• [Problem details]: Can you write out every line of text in the data below word for word, omitting the pictures from your answer?

(Data records)
++++++

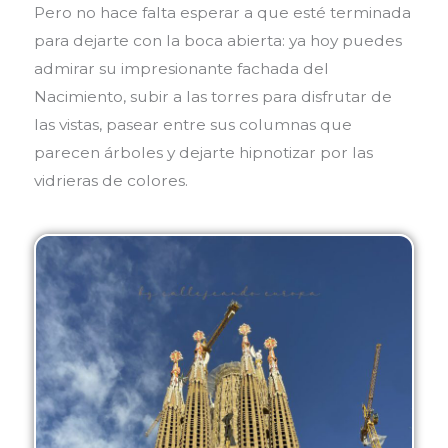
Pero no hace falta esperar a que esté terminada
para dejarte con la boca abierta: ya hoy puedes
admirar su impresionante fachada del
Nacimiento, subir a las torres para disfrutar de
las vistas, pasear entre sus columnas que
parecen árboles y dejarte hipnotizar por las
vidrieras de colores.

++++++

• [Solution]:
Pero no hace falta esperar a que esté terminada
para dejarte con la boca abierta: ya hoy puedes
admirar su impresionante fachada del
Nacimiento, subir a las torres para disfrutar de
las vistas, pasear entre sus columnas que
parecen árboles y dejarte hipnotizar por las
vidrieras de colores.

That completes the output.